It lacked any meaningful commitment to disarmament instead only served to retain the existing status quo. It must be noted that India continues to call for universal nuclear disarmament even after the tests. Pakistan’s refusal to join the NPT has its roots in its perception of the strategic situation in the region.
Pakistan called for an effective security guarantee that would contain the following provisions: (i) prohibition of first use of nuclear weapons by nuclear weapon states; (ii) immediate assistance for a non-weapon state which is a victim of a nuclear aggression; (iii) assistance before the Security Council can act; and (iv) a security guarantee which would include all non-weapon states which have renounced the manufacture or acquisition of nuclear weapons, irrespective of whether they have signed the NPT. Following the Indian nuclear test of 1974, Pakistan made a public declaration of its intention to enter the nuclear field. It also introduced in the United Nations the concept of a Nuclear Free Zone in South Asia and the Indian Ocean. In the later years, Pakistan’s posture on the CTBT came to be closely linked to the Indian stand.
Pakistan did not oppose the CTBT but abstained on the issue in the United Nations. The Indo-Pakistan nuclear relationship attempted a significant step in form of a non formalised 1985 agreement – neither India nor Pakistan would attack the other’s nuclear facilities.
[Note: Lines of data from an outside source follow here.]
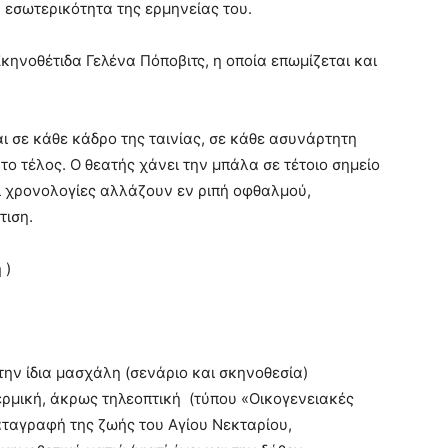
 εσωτερικότητα της ερμηνείας του.
Σκηνοθέτιδα Γελένα Πόποβιτς, η οποία επωμίζεται και
ι σε κάθε κάδρο της ταινίας, σε κάθε ασυνάρτητη
ο τέλος. Ο θεατής χάνει την μπάλα σε τέτοιο σημείο
αι χρονολογίες αλλάζουν εν ριπή οφθαλμού,
τιση.
 )
ην ίδια μασχάλη (σενάριο και σκηνοθεσία)
δερμική, άκρως τηλεοπτική (τύπου «Οικογενειακές
ταγραφή της ζωής του Αγίου Νεκταρίου,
The second step was joint agreement for inspection of all nuclear sites by the International Atomic Energy Agency. A pact between the two countries to allow for mutual inspection of sites was also proposed. Pakistan had also proposed a South Asian nuclear-free zone. In the post 1998 scenario, Pakistan has rejected Indian proposals for a treaty of no-first use of nuclear weapons, and has said that it would consider using nuclear weapons if it felt its existence to be threatened. Pakistan relies on this threat of first-use because India possesses superior conventional military forces.